The ground was soft and dirty, but the cardboard he had been sleeping on was fresh, and in good shape. Still, the chill of the ground had crept up through its limited insulation. It felt like it was 50 degrees out... a low-number for the beginning of June. His blanket was stashed away in his shopping cart, where it lay untouched for the last two weeks. His shopping cart rested against the concrete pillar. He got to his feet, fighting pins and needles in his left foot. He limped across the homeless camp, stepping over bearded bodies and broken glass.

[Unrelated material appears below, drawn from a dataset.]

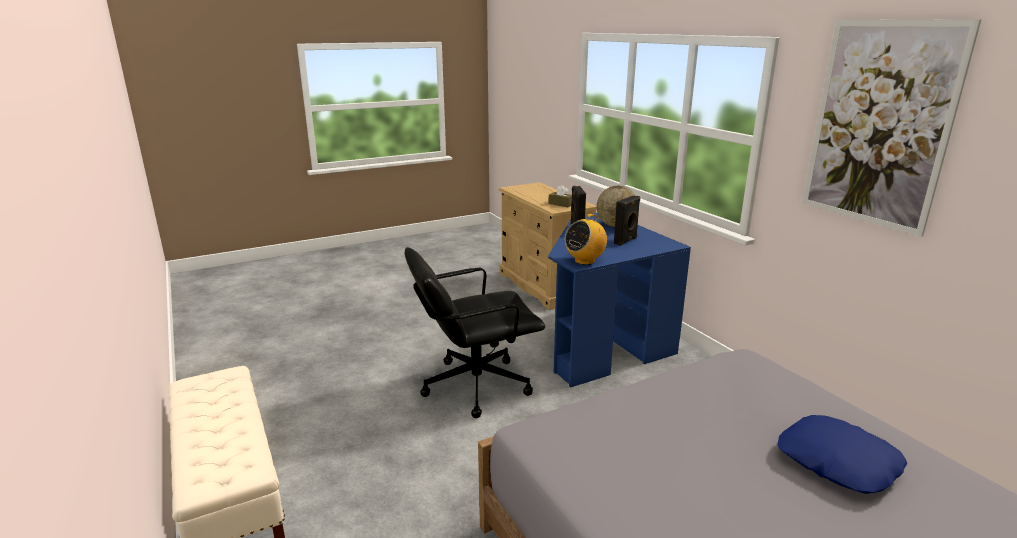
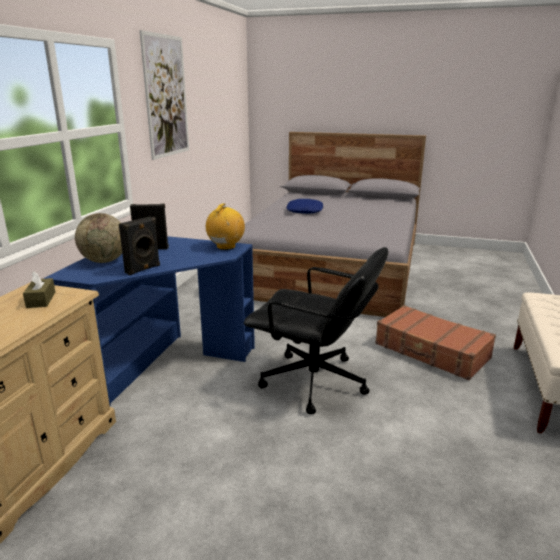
camera: 135 degrees left, 0 degrees up
radio [564,214,607,265] -> radio turned 75 degrees counterclockwise [206,203,245,250]
none -> brown suitcase [375,305,496,380]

Mort reached his shopping cart, a rusted old gentleman that had been with him for two years. He wasn't even sure the store he had stolen it from was still in existence. It was a skinny cart, in good working order, and piled high with everything that he owned. Some bits of clothing here and there, a spare set of shoes, odds and ends, and his trusty street blanket... impervious to moisture, totally camouflaged, and utterly priceless. He began shifting his belongings, trying not to make too much noise. The blue tarp on top crinkled loudly as he peeled it back.